Fetch the complete documentation index at: https://docs.trulayer.ai/llms.txt

Use this file to discover all available pages before exploring further.

A trace is one end-to-end unit of work — typically a single user request, a single agent turn, or one invocation of a background job. A trace is made up of one or more spans, each representing a step within that unit of work.

When to create a trace

Create a new trace whenever a unit of work starts. Common trace boundaries:
  • One HTTP request to your app
  • One message from a user in a chat session
  • One iteration of an agent’s reasoning loop
  • One cron run or queue-message handler
A trace should not span multiple user requests. If a user sends three messages in a row, that’s three traces, grouped into one session.

When to create a span

Create a span for any discrete step inside a trace whose latency, input, output, or errors you want to see separately. Common span types:
Span typeWhat it captures
llmA call to a language model — prompt, response, tokens, model name
retrievalA vector search or lookup — query, top-k results, latency
toolA tool/function call — arguments, return value
customAny other code block — business logic, parsing, validation
Spans can be nested — an agent loop might have an outer custom span for the whole iteration, with llm and tool spans inside.

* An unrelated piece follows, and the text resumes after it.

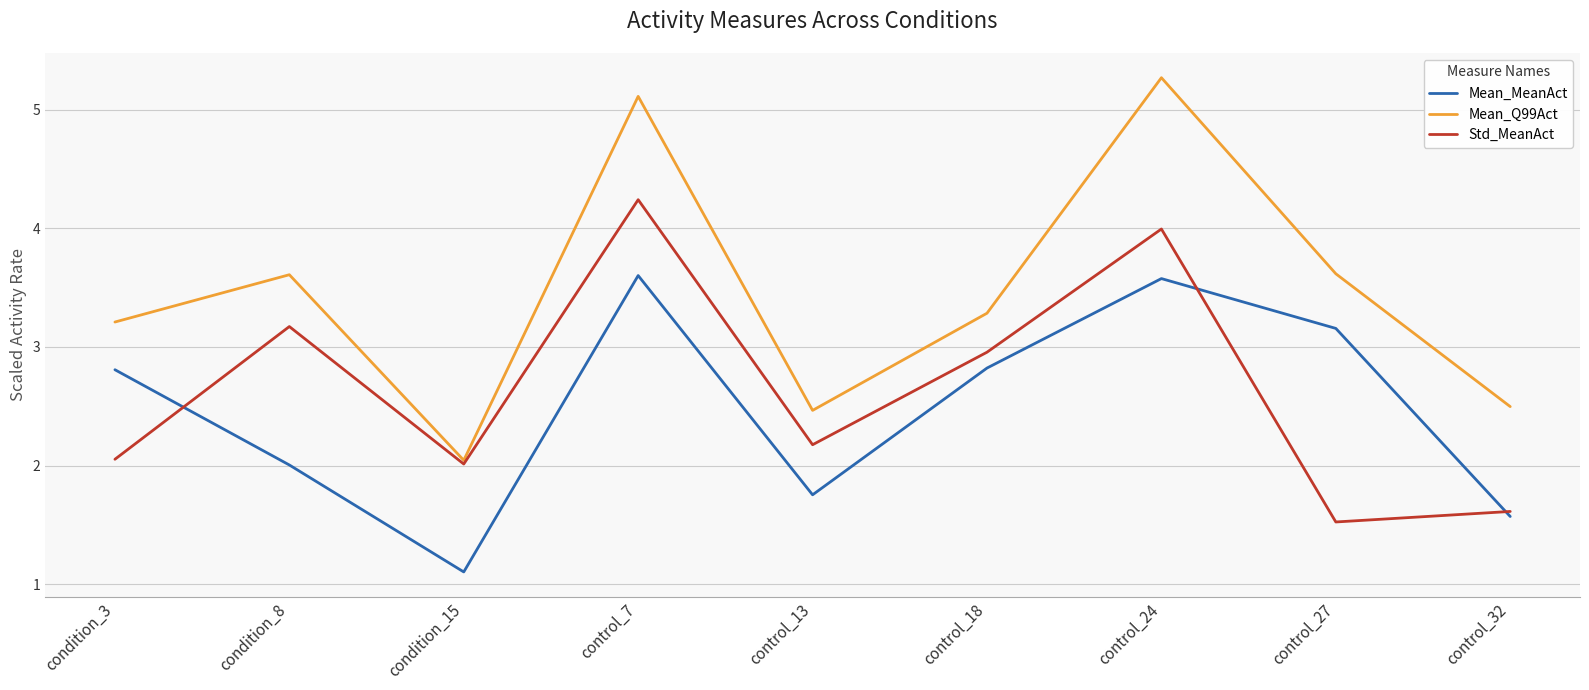

Rank the series by their maximum value, from highest to lowest.

Mean_Q99Act, Std_MeanAct, Mean_MeanAct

Example: manual instrumentation

import trulayer

trulayer.init(api_key="...", project_name="rag-app")

with trulayer.trace("answer_question") as trace:
    trace.set_input({"question": question})

    with trace.span("retrieve", span_type="retrieval") as span:
        docs = vector_store.search(question, k=5)
        span.set_output({"doc_count": len(docs)})

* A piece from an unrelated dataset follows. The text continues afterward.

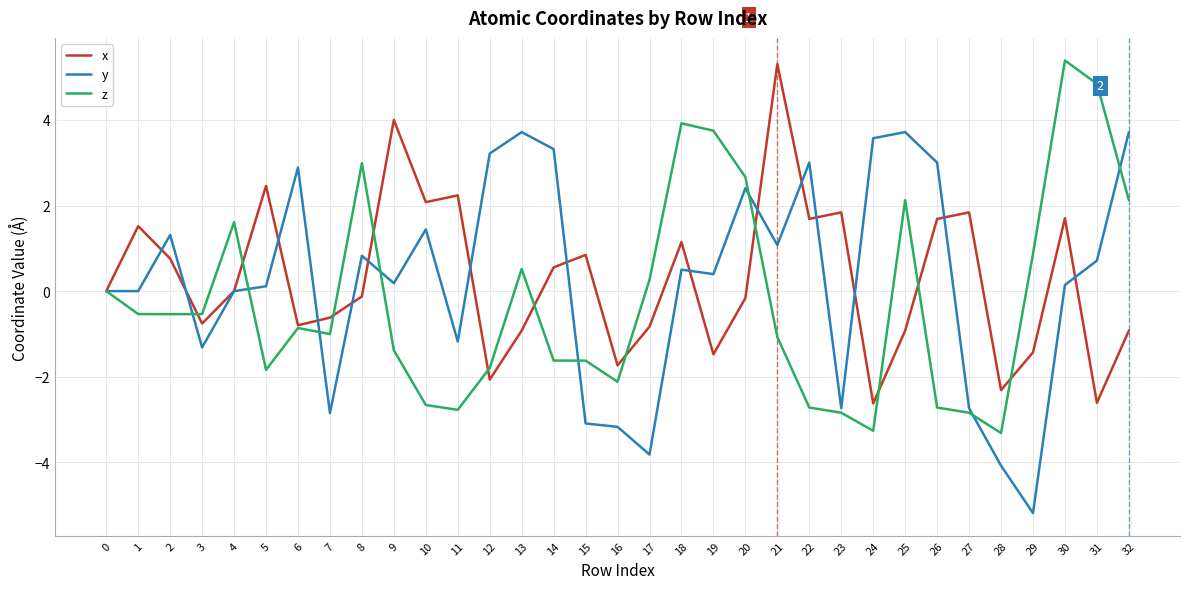

Rank the series at 15 from highest to lowest value.

x, z, y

    with trace.span("generate", span_type="llm") as span:
        span.set_model("gpt-4o-mini")
        response = client.chat.completions.create(...)
        span.set_output(response.choices[0].message.content)
        span.set_tokens(
            prompt_tokens=response.usage.prompt_tokens,
            completion_tokens=response.usage.completion_tokens,
        )

    trace.set_output({"answer": response.choices[0].message.content})

Example: auto-instrumentation

For OpenAI, Anthropic, LangChain, and a growing list of frameworks, you don’t need to wrap calls manually — one call to instrument_*() patches the provider client and every subsequent call becomes a span automatically.
import trulayer
from openai import OpenAI

trulayer.init(api_key="...", project_name="rag-app")

client = OpenAI()
trulayer.instrument_openai(client)

# Every client.chat.completions.create() call is now traced automatically.
Auto-instrumented spans can be combined with manual ones — the SDK keeps track of the active trace via async-local context and nests them correctly.

What gets captured

Every span captures:
  • Input and output — redacted via your scrub_fn if configured
  • Latency — wall-clock time from span start to end
  • Model — for llm spans, the model name
  • Tokens — prompt / completion / total for llm spans
  • Error — if the span raised an exception, the message and type
  • Metadata — any custom key-value pairs you attach
See the SDK reference for every method.

Performance

The SDK is non-blocking: spans are buffered in-process and flushed to the TruLayer ingest API in a background thread (Python) or via queueMicrotask (TypeScript). Your request path is never blocked on network I/O. Default batch size is 50 spans or 2 seconds, whichever comes first. Tune via configuration.